▶ **Aufgabenstellung**
Gib die Einträge, beginnend am Anfang und endend mit der Zeile, die „Kein Teil der“ enthält, als Markdown-Tabelle wieder, ohne Leerzeilen. Die Spalte „Nr.“ enthält die fortlaufende Zeilennummer, die Spalte „Zeile“ den Text.

• • • • •

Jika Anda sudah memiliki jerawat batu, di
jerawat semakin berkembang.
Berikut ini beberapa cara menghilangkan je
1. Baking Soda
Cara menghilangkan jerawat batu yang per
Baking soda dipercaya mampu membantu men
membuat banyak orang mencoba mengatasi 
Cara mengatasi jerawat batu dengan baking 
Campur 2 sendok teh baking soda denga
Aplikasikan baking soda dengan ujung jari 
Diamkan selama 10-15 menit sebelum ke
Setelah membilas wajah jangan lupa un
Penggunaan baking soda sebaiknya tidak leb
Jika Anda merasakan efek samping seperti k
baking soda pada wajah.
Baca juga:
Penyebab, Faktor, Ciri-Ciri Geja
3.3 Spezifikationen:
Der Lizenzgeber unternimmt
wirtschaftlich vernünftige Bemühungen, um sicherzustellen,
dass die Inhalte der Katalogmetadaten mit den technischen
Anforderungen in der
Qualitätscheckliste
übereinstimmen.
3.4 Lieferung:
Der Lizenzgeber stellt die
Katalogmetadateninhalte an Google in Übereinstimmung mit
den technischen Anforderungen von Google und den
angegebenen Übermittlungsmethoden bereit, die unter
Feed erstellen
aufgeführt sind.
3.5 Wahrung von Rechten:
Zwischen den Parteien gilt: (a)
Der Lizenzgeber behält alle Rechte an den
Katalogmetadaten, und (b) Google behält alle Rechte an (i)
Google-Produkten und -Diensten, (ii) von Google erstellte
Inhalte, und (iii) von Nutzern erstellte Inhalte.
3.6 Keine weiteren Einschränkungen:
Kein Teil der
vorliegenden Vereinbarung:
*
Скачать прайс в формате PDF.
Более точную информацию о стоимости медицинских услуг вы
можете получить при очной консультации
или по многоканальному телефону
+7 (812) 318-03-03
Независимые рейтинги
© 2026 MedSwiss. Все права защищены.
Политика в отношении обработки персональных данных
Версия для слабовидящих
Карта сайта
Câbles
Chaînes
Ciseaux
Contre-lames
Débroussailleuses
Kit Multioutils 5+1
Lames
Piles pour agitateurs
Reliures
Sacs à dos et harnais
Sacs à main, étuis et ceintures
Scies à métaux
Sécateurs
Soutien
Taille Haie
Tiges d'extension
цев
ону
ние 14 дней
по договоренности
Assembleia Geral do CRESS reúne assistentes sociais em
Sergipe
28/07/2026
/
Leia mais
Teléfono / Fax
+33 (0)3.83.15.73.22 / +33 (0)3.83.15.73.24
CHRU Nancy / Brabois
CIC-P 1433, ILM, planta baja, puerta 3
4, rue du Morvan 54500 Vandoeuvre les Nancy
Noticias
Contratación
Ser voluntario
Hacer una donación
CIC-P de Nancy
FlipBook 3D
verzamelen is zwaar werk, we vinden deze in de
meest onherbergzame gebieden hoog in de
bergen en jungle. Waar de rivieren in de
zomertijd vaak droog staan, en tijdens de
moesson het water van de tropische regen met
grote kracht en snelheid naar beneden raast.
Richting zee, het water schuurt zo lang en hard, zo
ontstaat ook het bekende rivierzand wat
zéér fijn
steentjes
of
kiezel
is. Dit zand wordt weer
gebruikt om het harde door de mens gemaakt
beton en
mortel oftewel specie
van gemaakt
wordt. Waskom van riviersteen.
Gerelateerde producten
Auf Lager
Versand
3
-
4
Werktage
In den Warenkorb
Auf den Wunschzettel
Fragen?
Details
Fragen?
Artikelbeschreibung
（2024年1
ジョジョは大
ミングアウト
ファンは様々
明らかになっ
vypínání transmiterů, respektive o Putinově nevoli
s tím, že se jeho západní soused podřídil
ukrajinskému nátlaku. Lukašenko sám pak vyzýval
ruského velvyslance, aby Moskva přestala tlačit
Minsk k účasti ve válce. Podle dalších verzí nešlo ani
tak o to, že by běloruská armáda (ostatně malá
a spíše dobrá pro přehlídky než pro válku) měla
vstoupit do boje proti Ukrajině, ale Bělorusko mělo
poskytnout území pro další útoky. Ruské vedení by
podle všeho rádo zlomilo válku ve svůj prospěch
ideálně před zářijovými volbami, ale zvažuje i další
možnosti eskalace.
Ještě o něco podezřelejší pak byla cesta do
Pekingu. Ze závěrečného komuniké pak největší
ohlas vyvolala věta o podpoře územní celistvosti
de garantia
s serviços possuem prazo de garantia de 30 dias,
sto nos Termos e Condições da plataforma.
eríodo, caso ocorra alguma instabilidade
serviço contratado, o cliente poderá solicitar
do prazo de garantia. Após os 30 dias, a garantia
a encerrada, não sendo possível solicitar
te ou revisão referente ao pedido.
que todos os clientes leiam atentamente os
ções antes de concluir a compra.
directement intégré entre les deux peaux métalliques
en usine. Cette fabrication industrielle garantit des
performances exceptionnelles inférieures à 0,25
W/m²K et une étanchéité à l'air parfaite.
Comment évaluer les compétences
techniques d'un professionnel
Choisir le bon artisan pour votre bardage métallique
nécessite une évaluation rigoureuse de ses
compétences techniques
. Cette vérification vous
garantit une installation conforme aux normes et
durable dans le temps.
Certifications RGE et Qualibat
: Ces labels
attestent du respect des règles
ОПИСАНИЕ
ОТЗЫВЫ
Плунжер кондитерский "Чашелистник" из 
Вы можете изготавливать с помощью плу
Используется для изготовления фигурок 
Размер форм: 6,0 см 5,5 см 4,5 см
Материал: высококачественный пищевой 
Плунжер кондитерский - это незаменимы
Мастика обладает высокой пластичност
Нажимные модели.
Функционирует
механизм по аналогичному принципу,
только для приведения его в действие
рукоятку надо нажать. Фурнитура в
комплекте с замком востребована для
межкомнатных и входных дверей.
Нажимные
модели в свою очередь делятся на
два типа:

• • • • •

▶ **Lösung**
| Nr. | Zeile |
|---|---|
| 1 | Jika Anda sudah memiliki jerawat batu, di |
| 2 | jerawat semakin berkembang. |
| 3 | Berikut ini beberapa cara menghilangkan je |
| 4 | 1. Baking Soda |
| 5 | Cara menghilangkan jerawat batu yang per |
| 6 | Baking soda dipercaya mampu membantu men |
| 7 | membuat banyak orang mencoba mengatasi  |
| 8 | Cara mengatasi jerawat batu dengan baking  |
| 9 | Campur 2 sendok teh baking soda denga |
| 10 | Aplikasikan baking soda dengan ujung jari  |
| 11 | Diamkan selama 10-15 menit sebelum ke |
| 12 | Setelah membilas wajah jangan lupa un |
| 13 | Penggunaan baking soda sebaiknya tidak leb |
| 14 | Jika Anda merasakan efek samping seperti k |
| 15 | baking soda pada wajah. |
| 16 | Baca juga: |
| 17 | Penyebab, Faktor, Ciri-Ciri Geja |
| 18 | 3.3 Spezifikationen: |
| 19 | Der Lizenzgeber unternimmt |
| 20 | wirtschaftlich vernünftige Bemühungen, um sicherzustellen, |
| 21 | dass die Inhalte der Katalogmetadaten mit den technischen |
| 22 | Anforderungen in der |
| 23 | Qualitätscheckliste |
| 24 | übereinstimmen. |
| 25 | 3.4 Lieferung: |
| 26 | Der Lizenzgeber stellt die |
| 27 | Katalogmetadateninhalte an Google in Übereinstimmung mit |
| 28 | den technischen Anforderungen von Google und den |
| 29 | angegebenen Übermittlungsmethoden bereit, die unter |
| 30 | Feed erstellen |
| 31 | aufgeführt sind. |
| 32 | 3.5 Wahrung von Rechten: |
| 33 | Zwischen den Parteien gilt: (a) |
| 34 | Der Lizenzgeber behält alle Rechte an den |
| 35 | Katalogmetadaten, und (b) Google behält alle Rechte an (i) |
| 36 | Google-Produkten und -Diensten, (ii) von Google erstellte |
| 37 | Inhalte, und (iii) von Nutzern erstellte Inhalte. |
| 38 | 3.6 Keine weiteren Einschränkungen: |
| 39 | Kein Teil der |